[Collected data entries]

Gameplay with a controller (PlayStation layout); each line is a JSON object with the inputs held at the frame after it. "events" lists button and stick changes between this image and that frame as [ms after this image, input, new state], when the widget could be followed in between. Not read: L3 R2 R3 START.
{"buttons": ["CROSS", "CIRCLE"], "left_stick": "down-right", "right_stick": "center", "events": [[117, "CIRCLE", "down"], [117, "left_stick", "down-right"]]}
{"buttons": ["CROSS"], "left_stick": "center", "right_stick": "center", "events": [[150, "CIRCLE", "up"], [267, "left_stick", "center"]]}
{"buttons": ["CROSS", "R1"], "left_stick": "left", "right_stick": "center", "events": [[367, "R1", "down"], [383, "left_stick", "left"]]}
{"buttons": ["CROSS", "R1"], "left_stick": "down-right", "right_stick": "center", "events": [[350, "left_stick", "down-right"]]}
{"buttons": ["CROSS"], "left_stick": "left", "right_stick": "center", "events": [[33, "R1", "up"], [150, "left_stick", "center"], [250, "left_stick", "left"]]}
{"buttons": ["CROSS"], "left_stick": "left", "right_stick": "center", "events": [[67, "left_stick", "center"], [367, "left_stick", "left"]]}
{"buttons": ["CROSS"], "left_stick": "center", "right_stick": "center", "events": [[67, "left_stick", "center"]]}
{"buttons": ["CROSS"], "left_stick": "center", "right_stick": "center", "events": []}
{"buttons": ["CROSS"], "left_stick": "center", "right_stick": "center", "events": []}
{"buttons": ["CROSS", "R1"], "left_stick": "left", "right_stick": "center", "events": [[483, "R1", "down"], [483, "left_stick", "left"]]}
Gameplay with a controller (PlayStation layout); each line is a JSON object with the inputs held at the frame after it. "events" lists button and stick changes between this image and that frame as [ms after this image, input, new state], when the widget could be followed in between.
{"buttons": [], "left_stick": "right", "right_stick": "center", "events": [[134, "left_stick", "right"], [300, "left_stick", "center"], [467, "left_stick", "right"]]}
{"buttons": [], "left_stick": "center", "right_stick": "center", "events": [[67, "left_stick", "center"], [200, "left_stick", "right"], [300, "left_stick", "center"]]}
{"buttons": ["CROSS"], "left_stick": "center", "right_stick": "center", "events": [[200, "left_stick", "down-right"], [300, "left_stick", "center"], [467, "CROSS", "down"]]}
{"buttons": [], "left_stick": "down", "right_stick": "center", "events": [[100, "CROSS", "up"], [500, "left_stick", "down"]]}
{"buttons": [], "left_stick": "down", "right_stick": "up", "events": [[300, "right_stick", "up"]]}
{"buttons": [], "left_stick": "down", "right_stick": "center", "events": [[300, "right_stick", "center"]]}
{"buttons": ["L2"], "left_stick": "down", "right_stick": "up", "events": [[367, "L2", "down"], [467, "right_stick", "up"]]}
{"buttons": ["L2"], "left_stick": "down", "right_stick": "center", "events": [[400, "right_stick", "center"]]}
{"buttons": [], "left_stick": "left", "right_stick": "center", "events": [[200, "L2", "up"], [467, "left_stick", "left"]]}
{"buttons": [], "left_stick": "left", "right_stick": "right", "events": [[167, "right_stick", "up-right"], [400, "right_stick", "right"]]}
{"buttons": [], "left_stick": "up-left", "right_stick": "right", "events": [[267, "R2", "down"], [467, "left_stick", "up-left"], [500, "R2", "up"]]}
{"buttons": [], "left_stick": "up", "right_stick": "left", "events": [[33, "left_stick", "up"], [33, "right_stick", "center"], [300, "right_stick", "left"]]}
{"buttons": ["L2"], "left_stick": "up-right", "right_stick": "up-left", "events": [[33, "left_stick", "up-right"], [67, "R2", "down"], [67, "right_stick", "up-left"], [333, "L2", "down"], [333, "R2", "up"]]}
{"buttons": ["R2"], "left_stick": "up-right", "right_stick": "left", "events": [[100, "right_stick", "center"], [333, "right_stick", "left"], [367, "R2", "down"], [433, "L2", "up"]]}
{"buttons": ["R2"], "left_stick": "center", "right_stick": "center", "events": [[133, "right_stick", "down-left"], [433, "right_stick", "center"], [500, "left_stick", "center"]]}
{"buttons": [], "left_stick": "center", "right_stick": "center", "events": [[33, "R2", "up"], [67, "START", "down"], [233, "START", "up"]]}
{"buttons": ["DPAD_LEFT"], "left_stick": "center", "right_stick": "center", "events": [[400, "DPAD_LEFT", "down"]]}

The task — Reproduce the data above in full. Leave nothing out.

Result of this exercise —
Gameplay with a controller (PlayStation layout); each line is a JSON object with the inputs held at the frame after it. "events" lists button and stick changes between this image and that frame as [ms after this image, input, new state], when the widget could be followed in between. Not read: L3 R2 R3 START.
{"buttons": ["CROSS", "CIRCLE"], "left_stick": "down-right", "right_stick": "center", "events": [[117, "CIRCLE", "down"], [117, "left_stick", "down-right"]]}
{"buttons": ["CROSS"], "left_stick": "center", "right_stick": "center", "events": [[150, "CIRCLE", "up"], [267, "left_stick", "center"]]}
{"buttons": ["CROSS", "R1"], "left_stick": "left", "right_stick": "center", "events": [[367, "R1", "down"], [383, "left_stick", "left"]]}
{"buttons": ["CROSS", "R1"], "left_stick": "down-right", "right_stick": "center", "events": [[350, "left_stick", "down-right"]]}
{"buttons": ["CROSS"], "left_stick": "left", "right_stick": "center", "events": [[33, "R1", "up"], [150, "left_stick", "center"], [250, "left_stick", "left"]]}
{"buttons": ["CROSS"], "left_stick": "left", "right_stick": "center", "events": [[67, "left_stick", "center"], [367, "left_stick", "left"]]}
{"buttons": ["CROSS"], "left_stick": "center", "right_stick": "center", "events": [[67, "left_stick", "center"]]}
{"buttons": ["CROSS"], "left_stick": "center", "right_stick": "center", "events": []}
{"buttons": ["CROSS"], "left_stick": "center", "right_stick": "center", "events": []}
{"buttons": ["CROSS", "R1"], "left_stick": "left", "right_stick": "center", "events": [[483, "R1", "down"], [483, "left_stick", "left"]]}
Gameplay with a controller (PlayStation layout); each line is a JSON object with the inputs held at the frame after it. "events" lists button and stick changes between this image and that frame as [ms after this image, input, new state], when the widget could be followed in between.
{"buttons": [], "left_stick": "right", "right_stick": "center", "events": [[134, "left_stick", "right"], [300, "left_stick", "center"], [467, "left_stick", "right"]]}
{"buttons": [], "left_stick": "center", "right_stick": "center", "events": [[67, "left_stick", "center"], [200, "left_stick", "right"], [300, "left_stick", "center"]]}
{"buttons": ["CROSS"], "left_stick": "center", "right_stick": "center", "events": [[200, "left_stick", "down-right"], [300, "left_stick", "center"], [467, "CROSS", "down"]]}
{"buttons": [], "left_stick": "down", "right_stick": "center", "events": [[100, "CROSS", "up"], [500, "left_stick", "down"]]}
{"buttons": [], "left_stick": "down", "right_stick": "up", "events": [[300, "right_stick", "up"]]}
{"buttons": [], "left_stick": "down", "right_stick": "center", "events": [[300, "right_stick", "center"]]}
{"buttons": ["L2"], "left_stick": "down", "right_stick": "up", "events": [[367, "L2", "down"], [467, "right_stick", "up"]]}
{"buttons": ["L2"], "left_stick": "down", "right_stick": "center", "events": [[400, "right_stick", "center"]]}
{"buttons": [], "left_stick": "left", "right_stick": "center", "events": [[200, "L2", "up"], [467, "left_stick", "left"]]}
{"buttons": [], "left_stick": "left", "right_stick": "right", "events": [[167, "right_stick", "up-right"], [400, "right_stick", "right"]]}
{"buttons": [], "left_stick": "up-left", "right_stick": "right", "events": [[267, "R2", "down"], [467, "left_stick", "up-left"], [500, "R2", "up"]]}
{"buttons": [], "left_stick": "up", "right_stick": "left", "events": [[33, "left_stick", "up"], [33, "right_stick", "center"], [300, "right_stick", "left"]]}
{"buttons": ["L2"], "left_stick": "up-right", "right_stick": "up-left", "events": [[33, "left_stick", "up-right"], [67, "R2", "down"], [67, "right_stick", "up-left"], [333, "L2", "down"], [333, "R2", "up"]]}
{"buttons": ["R2"], "left_stick": "up-right", "right_stick": "left", "events": [[100, "right_stick", "center"], [333, "right_stick", "left"], [367, "R2", "down"], [433, "L2", "up"]]}
{"buttons": ["R2"], "left_stick": "center", "right_stick": "center", "events": [[133, "right_stick", "down-left"], [433, "right_stick", "center"], [500, "left_stick", "center"]]}
{"buttons": [], "left_stick": "center", "right_stick": "center", "events": [[33, "R2", "up"], [67, "START", "down"], [233, "START", "up"]]}
{"buttons": ["DPAD_LEFT"], "left_stick": "center", "right_stick": "center", "events": [[400, "DPAD_LEFT", "down"]]}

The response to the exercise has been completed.